Assess the socio economical
characteristics of the farmers and their household in Ifelodun Local Government
Area of Kwara state
2.
Examine the sources of credit available to
the farmers in Ifelodun Local Government Area of Kwara state
3.
Examine the effects of access credit on
farmers productivity in Ifelodun Local Government Area of Kwara state
The following null hypothesis will be
tested in this study;
·
Access to credit does not significantly
influence the productivity of small scale farmers in Ifelodun Local Government
Area of Kwara state
The
Empirical analysis of credit availability to small scale farmers and its
influence on the productivity most especially in the rural and urban household
is very important. Strong economic growth and development can only be achieved
when implementing programme(s) aimed at reducing to the barest minimum poverty
by increasing food productivity through the empowerment of people by increasing
access to factors of production, most especially credit (Oguntade and
Mafimisebi, 2009). It is therefore necessary that the influence of credit on
farmers productivity be well looked into as a reference point for economic
policies.
Having
a proper understanding of the different drivers of credit to small scale
Farming household, could help shed more light on how various sources of credit
(institutional and non-institutional sources) can re-arrange lending mechanisms
for the Good of the farmers in the region. This Analysis will enable the
federal government and most especially state and local government to estimate
the level of productivity of the study area and this will also enable them to
formulate policies directed at ensuring farmers have access to credit thereby
increasing Agricultural development amongst small-scale.
Essentially, the study
attempts to extend literature on small scale agriculture financing in the rural
region. Understanding the different drivers of credit to small scale farming
households, could help illuminate how financial institutions can rearrange
lending mechanisms in order to target vulnerable farmers in the rural region.

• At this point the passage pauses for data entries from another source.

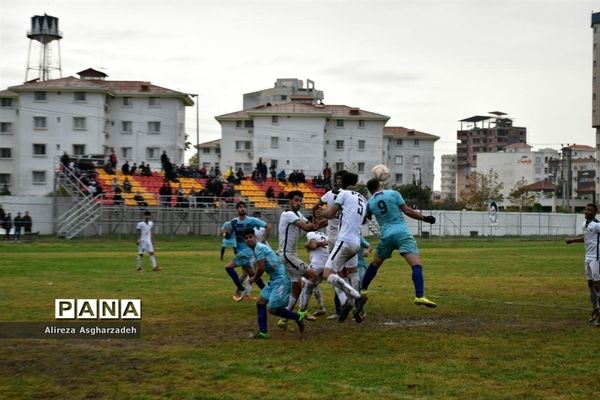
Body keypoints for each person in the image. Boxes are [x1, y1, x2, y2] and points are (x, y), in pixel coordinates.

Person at [356, 178, 437, 322]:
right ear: (381, 185)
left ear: (370, 190)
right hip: (401, 233)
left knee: (375, 264)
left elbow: (365, 218)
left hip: (386, 236)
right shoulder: (393, 193)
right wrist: (425, 218)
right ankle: (419, 296)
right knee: (416, 265)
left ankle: (363, 289)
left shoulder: (370, 202)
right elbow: (407, 211)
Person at [318, 172, 368, 323]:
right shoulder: (362, 198)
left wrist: (322, 213)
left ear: (342, 183)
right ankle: (356, 310)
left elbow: (331, 213)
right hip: (356, 241)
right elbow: (364, 219)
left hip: (344, 240)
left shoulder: (343, 193)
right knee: (352, 273)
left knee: (328, 273)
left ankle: (355, 298)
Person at [242, 228, 306, 339]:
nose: (249, 240)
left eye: (250, 237)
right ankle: (263, 332)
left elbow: (261, 269)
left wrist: (254, 278)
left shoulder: (259, 248)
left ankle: (298, 316)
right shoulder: (256, 249)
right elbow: (259, 267)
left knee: (273, 309)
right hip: (274, 279)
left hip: (281, 280)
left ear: (255, 237)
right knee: (261, 303)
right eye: (246, 238)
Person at [276, 190, 320, 328]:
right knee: (312, 275)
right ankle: (303, 311)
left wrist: (326, 219)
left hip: (292, 255)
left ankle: (284, 320)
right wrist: (318, 221)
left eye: (300, 200)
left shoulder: (298, 214)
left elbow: (311, 225)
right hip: (286, 255)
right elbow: (307, 227)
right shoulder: (287, 214)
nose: (298, 203)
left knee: (297, 288)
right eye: (296, 200)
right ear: (289, 201)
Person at [223, 201, 271, 301]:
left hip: (247, 251)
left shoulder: (251, 220)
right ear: (237, 210)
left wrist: (263, 240)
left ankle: (241, 288)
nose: (242, 209)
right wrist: (226, 234)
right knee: (254, 275)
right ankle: (268, 294)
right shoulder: (233, 222)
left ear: (246, 209)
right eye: (240, 207)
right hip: (240, 252)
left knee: (228, 267)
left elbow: (268, 226)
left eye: (244, 207)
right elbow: (229, 236)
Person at [566, 203, 600, 325]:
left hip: (596, 258)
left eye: (589, 210)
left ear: (595, 212)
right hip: (587, 258)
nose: (586, 212)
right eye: (586, 210)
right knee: (590, 285)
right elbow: (586, 238)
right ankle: (596, 309)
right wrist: (573, 240)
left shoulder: (597, 225)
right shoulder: (585, 224)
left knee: (597, 285)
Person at [298, 229, 329, 318]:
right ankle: (321, 307)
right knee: (315, 284)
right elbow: (310, 248)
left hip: (317, 264)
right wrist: (308, 245)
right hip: (326, 265)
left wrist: (308, 245)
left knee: (304, 283)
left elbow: (313, 246)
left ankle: (302, 309)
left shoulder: (310, 234)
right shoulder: (324, 235)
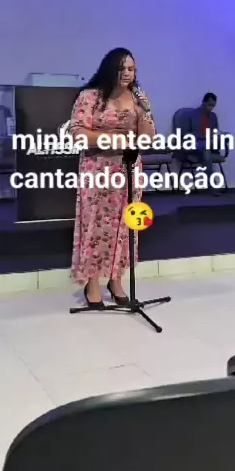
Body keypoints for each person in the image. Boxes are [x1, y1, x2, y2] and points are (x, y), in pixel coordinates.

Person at [69, 48, 155, 308]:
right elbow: (77, 133)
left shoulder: (138, 98)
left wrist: (145, 111)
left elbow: (147, 139)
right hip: (98, 169)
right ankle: (92, 282)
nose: (127, 73)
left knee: (126, 227)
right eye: (122, 68)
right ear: (110, 69)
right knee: (96, 227)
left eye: (131, 69)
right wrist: (115, 139)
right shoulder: (90, 96)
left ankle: (116, 280)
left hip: (128, 170)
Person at [189, 92, 219, 188]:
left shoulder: (213, 116)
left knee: (224, 137)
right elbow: (185, 133)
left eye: (213, 106)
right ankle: (212, 184)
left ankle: (211, 183)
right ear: (203, 102)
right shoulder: (192, 115)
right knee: (206, 151)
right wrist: (203, 136)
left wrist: (215, 134)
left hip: (210, 143)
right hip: (196, 142)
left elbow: (215, 131)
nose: (211, 108)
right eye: (209, 105)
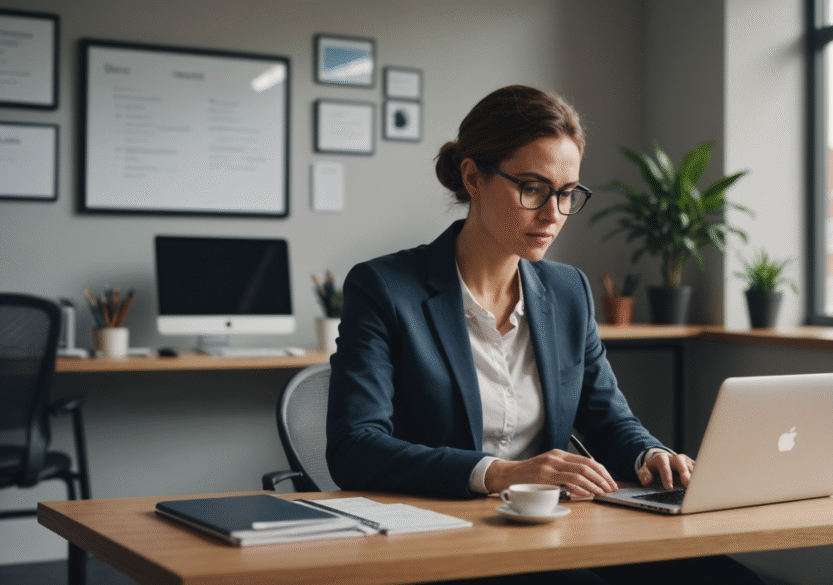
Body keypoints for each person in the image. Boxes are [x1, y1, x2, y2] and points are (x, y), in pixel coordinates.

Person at [326, 85, 763, 584]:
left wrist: (650, 455)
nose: (553, 212)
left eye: (566, 192)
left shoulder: (568, 290)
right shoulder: (385, 288)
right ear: (473, 177)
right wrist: (500, 473)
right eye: (532, 188)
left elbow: (606, 417)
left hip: (555, 532)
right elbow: (354, 447)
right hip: (446, 539)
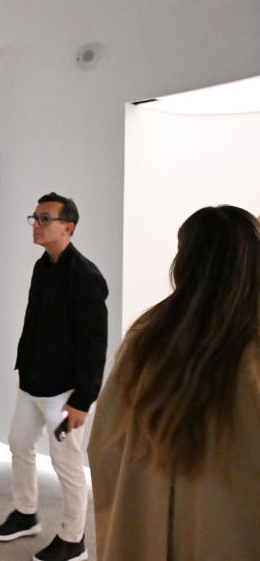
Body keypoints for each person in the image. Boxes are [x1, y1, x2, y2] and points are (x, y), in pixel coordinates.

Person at [88, 206, 260, 560]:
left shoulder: (150, 335)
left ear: (186, 260)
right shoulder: (250, 347)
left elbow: (105, 444)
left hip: (147, 531)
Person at [0, 192, 108, 561]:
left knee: (67, 464)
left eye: (45, 219)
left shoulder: (86, 277)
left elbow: (94, 345)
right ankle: (26, 513)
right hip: (33, 384)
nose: (36, 225)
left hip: (64, 393)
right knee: (19, 443)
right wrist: (24, 370)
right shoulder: (43, 266)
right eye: (35, 218)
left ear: (67, 227)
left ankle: (73, 539)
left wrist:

The outcome of this research will provide a platform form for decisions
involving the rural areas using Ifelodun local government as a case study and
the betterment of the life of its impoverished citizenry who are grossly
affected by the grave economic situation in the area. It is intended that at the end of this study,
it will serve as a guide and reference source to researchers; government,
development planners and all others interested in promoting agricultural
productivity in Nigeria and the world at large. It will add to the body of
existing knowledge with respect to farmer’s productivity and credit
accessibility in the study area; and provide data for further study.